Abundant Amorphous/Crystalline Interfaces of C/A-NixP/NiOH Heterojunction Catalyst for Efficient Urea Oxidation Reaction

Replacing the kinetically slow oxygen evolution reaction (OER) with urea electro-oxidation significantly reduces the energy requirement for electrolysis of water. However, designing and optimizing efficient electrocatalysts for the industrial application of urea oxidation coupled to hydrogen production remains a challenge. Herein, we construct a C/A-NixP/NiOH heterojunction catalyst with actually abundant amorphous/crystalline interfaces for the urea oxidation reaction (UOR) by an interfacial-sequential treatment method of electrodeposition and low-temperature gas-phase phosphatization on carbon cloth (CC). Remarkably, in UOR, the C/A-NixP/NiOH catalyst required only 1.332 V to reach a current density of 10 mA cm-2 with negligible potential decay over 12 h.
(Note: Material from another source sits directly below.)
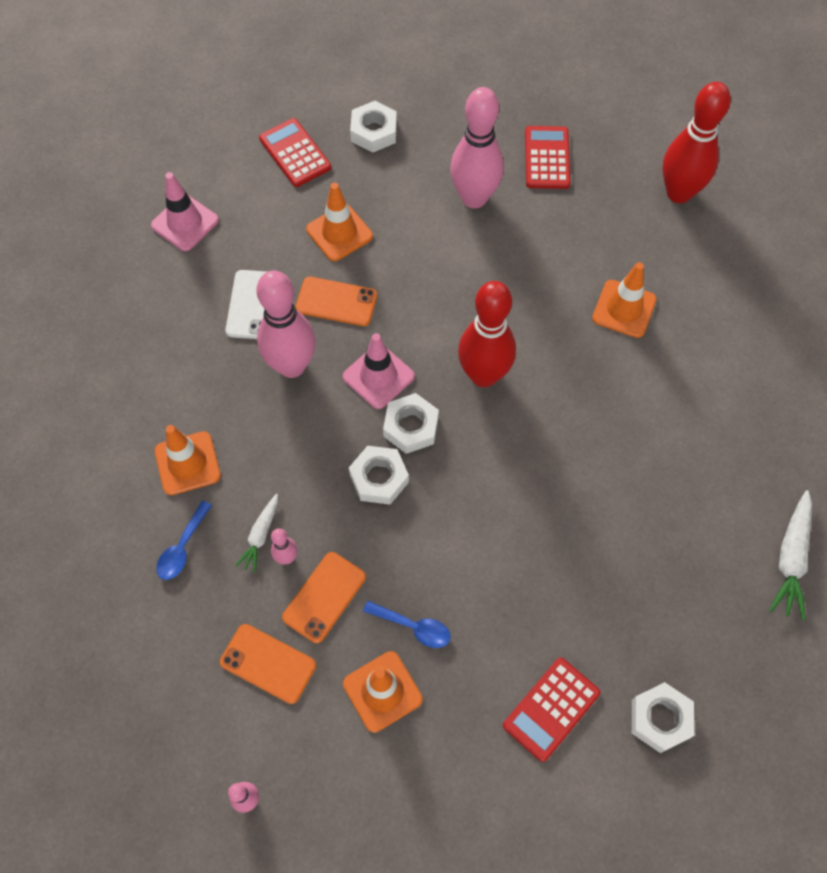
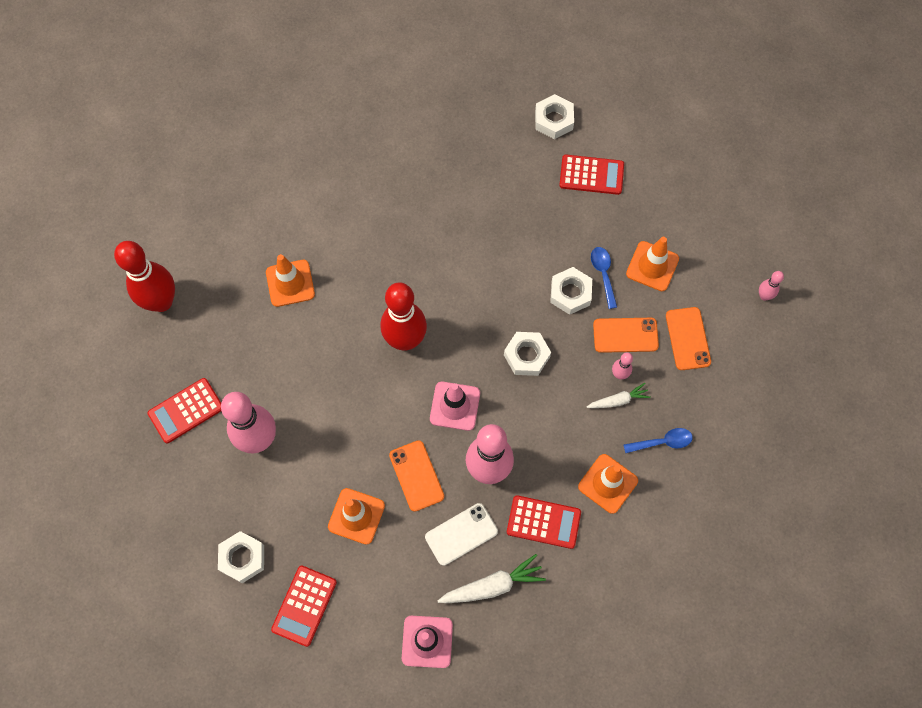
camera: 125 degrees left, 5 degrees up
(202, 380) = (543, 522): none -> red calculator
(411, 427) = (477, 360): white nut -> white nut (570, 293)
(791, 558) = (406, 102): white carrot -> white carrot (492, 585)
The excellent performance is attributed to the synergistic interaction between the inner amorphous NiOH layer and the outer crystalline NixP layer, as well as the abundant amorphous/crystalline interface, an interfacial structure that can expose more active sites as well as enhance the intrinsic activity, thus improving the reaction kinetics and stability of UOR. This work paves the way for the development of low-cost and high-efficiency catalysts for urea oxidation.